2021年11月24日,穿越英吉利海峡的难民在英国邓杰内斯获救。
英国成功“脱欧”之后,英法两国矛盾冲突此起彼伏,主要体现在以下3个方面:一是渔业纠纷。2021年4月,英属泽西岛政府拒绝履行《欧盟—英国贸易与合作协定》中的渔业条款,拒不向法国渔船发放捕鱼许可证,法国渔船集结抗议,英法各派军舰前往相关海域对峙。2021年10月,英国政府仍未足量发放许可证,法国随即扣押英国渔船、切断海峡群岛的电力供应、封堵港口和海峡隧道、扬言对英实施制裁。二是潜艇合同风波。2021年9月,美英澳三国突然宣布组建AUKUS。英国配合美国与澳大利亚共享核动力潜艇技术,致使法国痛失与澳业已签署的价值650亿美元的柴油动力潜艇“世纪合同”。与美国总统拜登公开承认“处理不当”并展开系列补偿的做法不同,英国首相约翰逊嘲讽马克龙“反应过度”,戏谑“控制一下,让我喘口气吧”,点燃英法间舆论战。三是移民争端。2021年11月,一艘难民船在英吉利海峡倾覆,导致27人遇难。英法互相“甩锅”,英国批评法国移民管控不人道,法国控诉英国“准现代奴隶制”的经济模式是移民偷渡的根源。约翰逊在推特上公开致马克龙的信函,单方面对法方提出五点要求,引发马克龙强烈回应。此外,英法还在新冠疫苗生产上互相“卡脖子”,约翰逊、马克龙二人在2021年6月举行的七国集团(G7)峰会期间因北爱尔兰贸易争端激烈交锋。一系列负面事件持续冲击英法两国民间信任,民调显示,只有40%的法国民众仍将英国视为盟友,远低于对意大利、德国、西班牙等国70%以上的信任度。

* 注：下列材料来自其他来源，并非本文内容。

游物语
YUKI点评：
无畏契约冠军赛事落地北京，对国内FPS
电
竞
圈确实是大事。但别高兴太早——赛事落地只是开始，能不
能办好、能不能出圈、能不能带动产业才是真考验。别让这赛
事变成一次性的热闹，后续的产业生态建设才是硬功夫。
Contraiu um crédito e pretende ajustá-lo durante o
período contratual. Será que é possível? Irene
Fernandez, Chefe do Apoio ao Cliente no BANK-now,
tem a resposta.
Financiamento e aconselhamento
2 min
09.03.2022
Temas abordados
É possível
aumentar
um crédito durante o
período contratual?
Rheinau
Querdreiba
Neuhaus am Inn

俄乌危机升温以来,英法两国在对美情报解读、对乌克兰军援以及对俄罗斯立场上也存在差异。英国坚持强硬反俄立场,在俄乌冲突爆发前率先向乌提供大量武器和援助,并在冲突爆发后大肆鼓动对俄实施最严厉制裁,奔走游说北约盟国向乌提供各类武器。而法国则坚持相对平衡的立场,马克龙与普京通话十余次,在大国间穿梭斡旋、寻求和平解决危机,并批评北约向乌提供坦克“跨越红线”,折射出英法两国在欧洲重大地缘危机之下的战略分歧。
英国“脱欧”以来,在欧洲内忧外患不断的背景下,英法两国领导人都面临着抬升国内民意、彰显自身全球影响力的挑战,一系列结构性竞争导致两国在内政外交诸多领域陷入“零和博弈”。

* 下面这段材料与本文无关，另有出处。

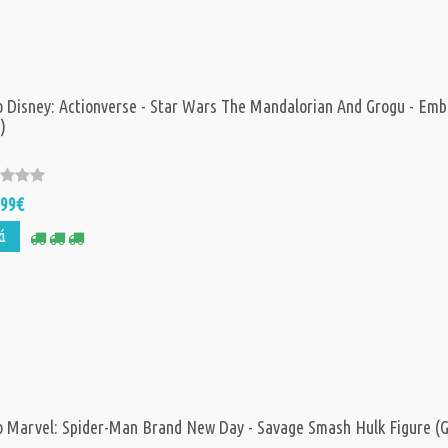
Figure (G0748)
29,
Τιμή:
34,99€
Hasbro Monopol
 Disney: Actionverse - Star Wars The Mandalorian And Grogu - Em
Τραπεζική Εφα
)
(Ελληνική Γλώσ
(G1424)
21,
Τιμή:
27,10€
,99€
ά
Hasbro Hero Que
Avalon Hill - Fir
(English Langua
(G0978)
32,
Τιμή:
44,99€
Hasbro Disney S
Wars: The Mand
- Duel Attack Ga
 Marvel: Spider-Man Brand New Day - Savage Smash Hulk Figure (
(F8110)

首先,两国领导人为满足国内政治需要,都急于证明自身欧盟立场的正确性。约翰逊和马克龙分别为“脱欧”派和“挺欧”派代言人,双方早已将自身执政基础与后“脱欧”时代政绩深度捆绑。英国希望证明“脱欧”成果斐然,法国则希望英国因“脱欧”蒙受重创。
从英方看,约翰逊承诺“脱欧”将使英国摆脱束缚、收回主权,开启崭新时代。然而,正式“脱欧”第一年,英国即遭遇供应链断裂、劳动力短缺、通胀率高企、难民移民激增等一系列挑战。民调显示,只有18%的受访民众认为英国在“脱欧”后发展顺利,大部分人认为“脱欧”结果糟糕。此外,保守党在地方选举中失利,民调支持率被工党大幅反超,约翰逊因“聚会门”丑闻深陷危机,执政地位岌岌可危。在此背景下,约翰逊试图将内部矛盾转嫁至欧盟,将法国和欧盟作为诸多内政问题的“替罪羊”。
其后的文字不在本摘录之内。